§ Exercise
Among the lines below, copy exactly those from the one with "播放列表内容中拖动排序功能，可以以此为例方便二次开发。" through the one with "1. Download the", counting both ends.

*** Opening Task input ***

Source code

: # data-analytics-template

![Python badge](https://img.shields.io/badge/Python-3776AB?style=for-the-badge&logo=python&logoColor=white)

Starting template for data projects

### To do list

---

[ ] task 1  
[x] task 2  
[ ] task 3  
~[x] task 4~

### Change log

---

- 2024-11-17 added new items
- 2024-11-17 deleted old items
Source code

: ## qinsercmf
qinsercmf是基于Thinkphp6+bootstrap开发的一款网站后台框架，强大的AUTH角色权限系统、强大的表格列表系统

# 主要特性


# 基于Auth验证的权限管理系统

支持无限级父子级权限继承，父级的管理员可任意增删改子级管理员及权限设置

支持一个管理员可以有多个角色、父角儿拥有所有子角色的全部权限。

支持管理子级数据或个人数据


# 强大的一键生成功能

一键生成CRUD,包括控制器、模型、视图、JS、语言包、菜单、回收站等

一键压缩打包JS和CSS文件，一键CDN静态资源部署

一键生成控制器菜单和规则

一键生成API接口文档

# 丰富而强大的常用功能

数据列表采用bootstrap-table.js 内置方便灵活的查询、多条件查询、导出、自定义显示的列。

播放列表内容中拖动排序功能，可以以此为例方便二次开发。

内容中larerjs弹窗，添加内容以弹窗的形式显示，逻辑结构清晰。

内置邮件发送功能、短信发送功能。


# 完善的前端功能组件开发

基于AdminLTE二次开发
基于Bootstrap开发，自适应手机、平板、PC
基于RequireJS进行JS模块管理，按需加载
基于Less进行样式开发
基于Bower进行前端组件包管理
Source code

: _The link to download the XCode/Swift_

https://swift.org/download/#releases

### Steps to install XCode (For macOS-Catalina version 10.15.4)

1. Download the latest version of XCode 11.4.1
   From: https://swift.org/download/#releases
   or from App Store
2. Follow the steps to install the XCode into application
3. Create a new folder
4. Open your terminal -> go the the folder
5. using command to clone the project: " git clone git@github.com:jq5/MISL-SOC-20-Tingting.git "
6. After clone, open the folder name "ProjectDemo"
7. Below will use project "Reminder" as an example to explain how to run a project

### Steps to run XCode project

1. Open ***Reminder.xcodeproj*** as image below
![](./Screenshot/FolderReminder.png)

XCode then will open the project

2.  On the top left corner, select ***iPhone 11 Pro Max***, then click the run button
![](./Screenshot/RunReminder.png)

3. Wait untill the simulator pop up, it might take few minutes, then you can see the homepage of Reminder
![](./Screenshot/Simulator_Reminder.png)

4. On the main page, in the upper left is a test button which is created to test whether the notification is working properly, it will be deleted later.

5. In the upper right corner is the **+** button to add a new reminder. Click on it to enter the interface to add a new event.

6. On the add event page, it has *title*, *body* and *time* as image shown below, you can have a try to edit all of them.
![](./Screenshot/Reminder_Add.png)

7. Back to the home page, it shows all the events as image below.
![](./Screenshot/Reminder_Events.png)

*** Closing Task input ***

§ Output
播放列表内容中拖动排序功能，可以以此为例方便二次开发。

内容中larerjs弹窗，添加内容以弹窗的形式显示，逻辑结构清晰。

内置邮件发送功能、短信发送功能。


# 完善的前端功能组件开发

基于AdminLTE二次开发
基于Bootstrap开发，自适应手机、平板、PC
基于RequireJS进行JS模块管理，按需加载
基于Less进行样式开发
基于Bower进行前端组件包管理
Source code

: _The link to download the XCode/Swift_

https://swift.org/download/#releases

### Steps to install XCode (For macOS-Catalina version 10.15.4)

1. Download the latest version of XCode 11.4.1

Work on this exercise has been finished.